§ TASK 1
Present the chart-based quiz items, from the start of the records through the line containing "104-133: median 18.0, box", as a Markdown table with the columns Row and Line, one non-blank line per row. Leave the pictures out.

Tracts on Liberty by the Levellers and their Critics (1638-1659), 7 vols. Edited by David M. Hart and Ross Kenyon (Indianapolis: Liberty Fund, 2014). </titles/2595>:

  • Volume 1: 1638-1643
  • Volume 2: 1644-1645
  • Volume 3: 1646
  • Volume 4: 1647
  • Volume 5: 1648
  • Volume 6: 1649
  • Volume 7: 1651-1659

In the course of preparing these volumes we have across many items of interest, such as the title page and accompanying poem (see above), the printer's apology for any errors (see below), as well as many amusing and politically barbed title pages of the pamphlets (which are discussed below).

The Printer to the Reader

I Desire thee to amend with thy pen,
one fault escaped in the printing, by negligence,
and the Authors absence,
which is in the 3. page and 10. line,
namely secretaries for sectaries:
And if there be any more faults
(as none liveth without some)
I also desire that thou wilt shew thy patience
by thy silence, and that thou may rather
make a profitable use of the sence,
then anywise strive about words;
even as thou wouldest except the like
favour of me or any other in thy absence,
if thou be one that shewest they selfe
thus carefull and zealous for
the publicke: especially now
in such extreeme need.

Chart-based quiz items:
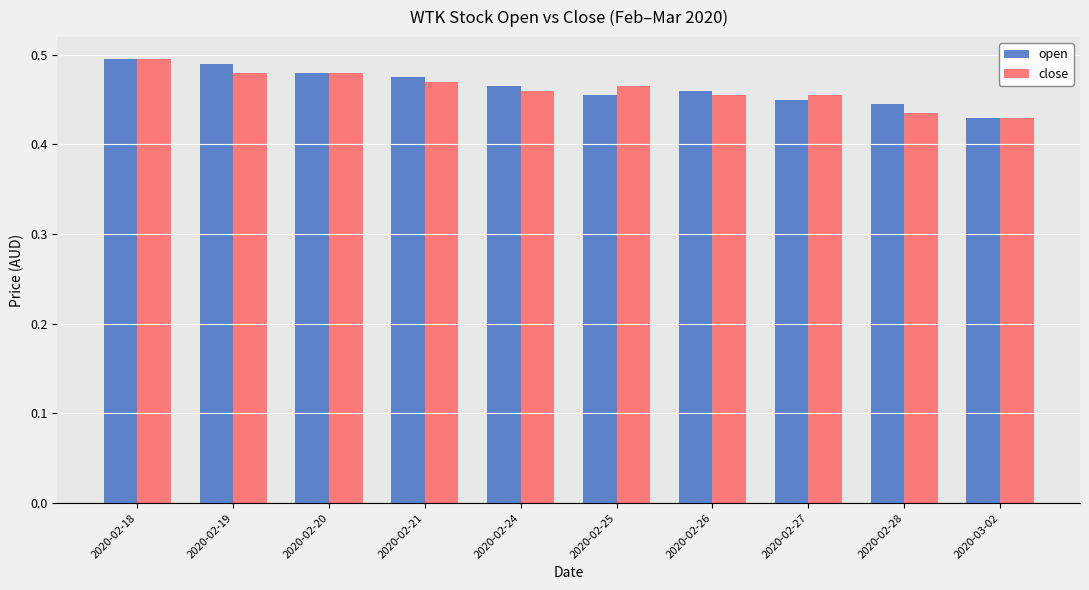

At how many categories does at least one series exceed 0?

10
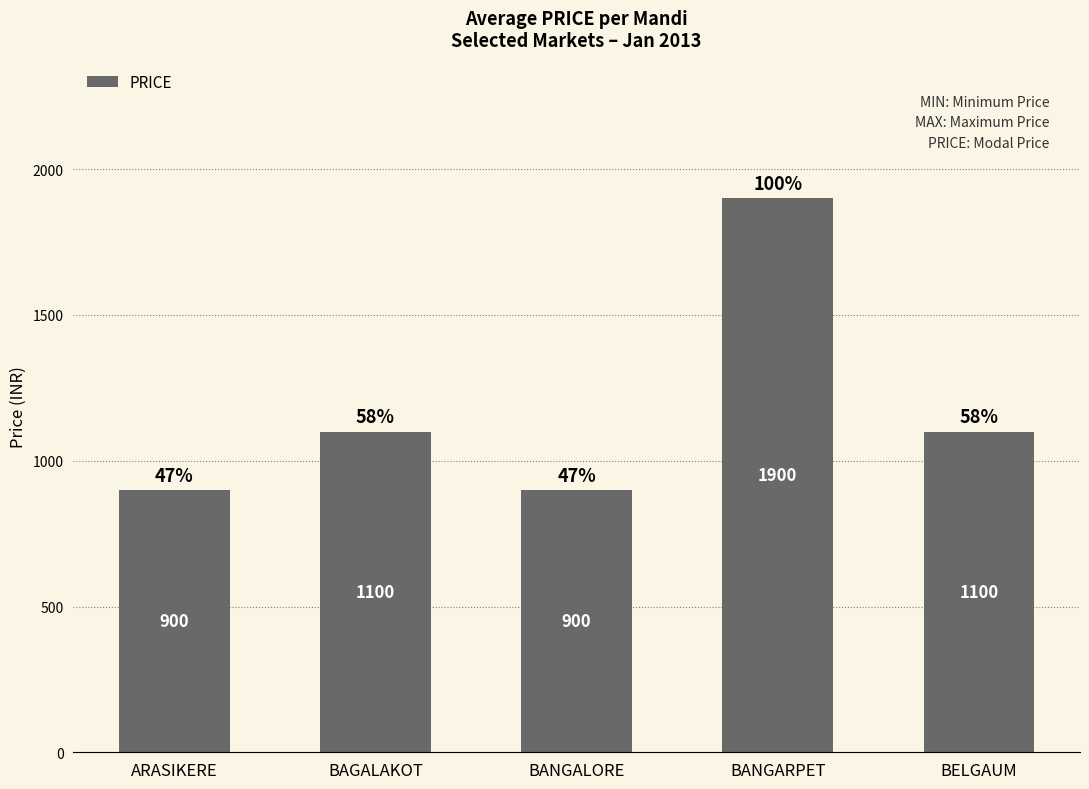

What is the value of the 4th bar from the left?

1900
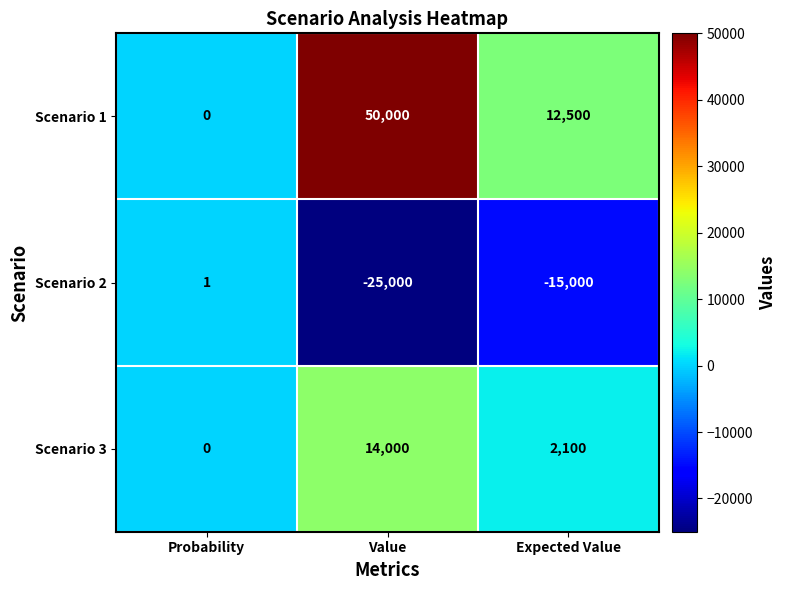

At which category does the chart reach its minimum across all series?

Value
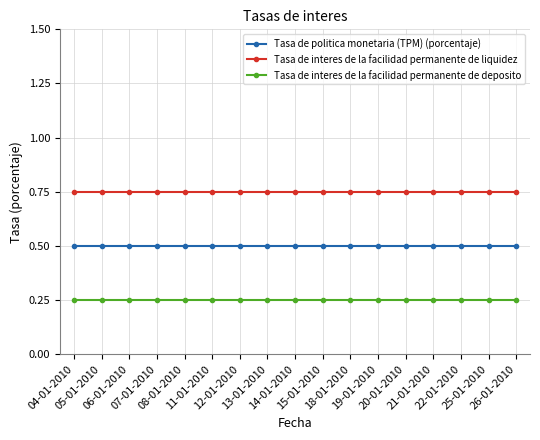

Which series has the largest total across all categories?

Tasa de interes de la facilidad permanente de liquidez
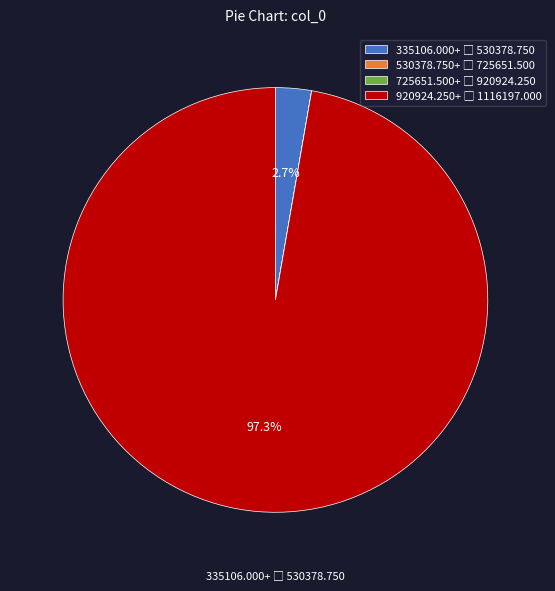

Is there any slice that represents more than half of the pie?

Yes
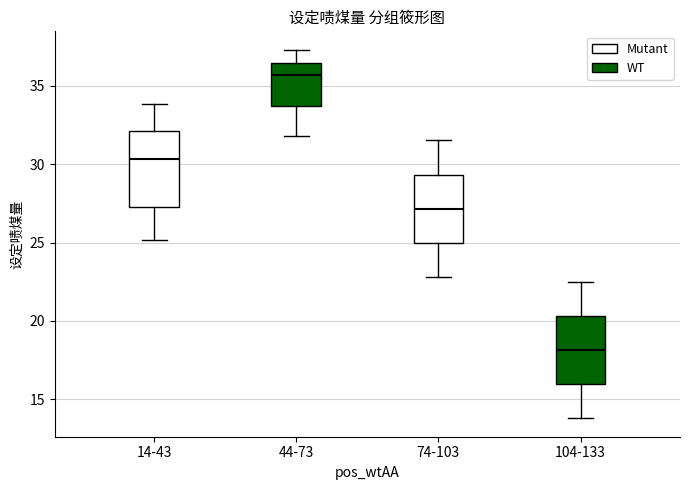

Reading left to right, read every box against the y-axis: the position of its median line, the range the box covers, and the ends of its whiskers. The values are not printed on the chart, so give them approximately, as read against the axis.

14-43: median 30.5, box 27.5 to 32.0, whiskers 25.0 to 34.0
44-73: median 35.5, box 33.5 to 36.5, whiskers 32.0 to 37.5
74-103: median 27.0, box 25.0 to 29.5, whiskers 23.0 to 31.5
104-133: median 18.0, box 16.0 to 20.5, whiskers 14.0 to 22.5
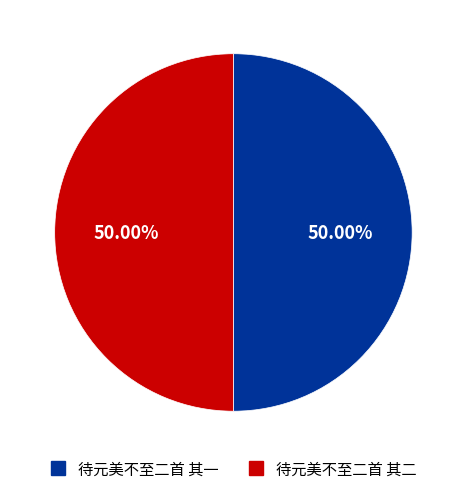

Approximately how many times larger is the value at 待元美不至二首 其一 compared to 待元美不至二首 其二?

1.0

§ TASK 2
Rewrite the stretch of the Levellers tracts text from "I also desire" through "such extreeme need.", swapping "patience" for "forbearance".

§ EXERCISE SOLUTION 1
| Row | Line |
|---|---|
| 1 | At how many categories does at least one series exceed 0? |
| 2 | 10 |
| 3 | What is the value of the 4th bar from the left? |
| 4 | 1900 |
| 5 | At which category does the chart reach its minimum across all series? |
| 6 | Value |
| 7 | Which series has the largest total across all categories? |
| 8 | Tasa de interes de la facilidad permanente de liquidez |
| 9 | Is there any slice that represents more than half of the pie? |
| 10 | Yes |
| 11 | Reading left to right, read every box against the y-axis: the position of its median line, the range the box covers, and the ends of its whiskers. The values are not printed on the chart, so give them approximately, as read against the axis. |
| 12 | 14-43: median 30.5, box 27.5 to 32.0, whiskers 25.0 to 34.0 |
| 13 | 44-73: median 35.5, box 33.5 to 36.5, whiskers 32.0 to 37.5 |
| 14 | 74-103: median 27.0, box 25.0 to 29.5, whiskers 23.0 to 31.5 |
| 15 | 104-133: median 18.0, box 16.0 to 20.5, whiskers 14.0 to 22.5 |

§ EXERCISE SOLUTION 2
I also desire that thou wilt shew thy forbearance
by thy silence, and that thou may rather
make a profitable use of the sence,
then anywise strive about words;
even as thou wouldest except the like
favour of me or any other in thy absence,
if thou be one that shewest they selfe
thus carefull and zealous for
the publicke: especially now
in such extreeme need.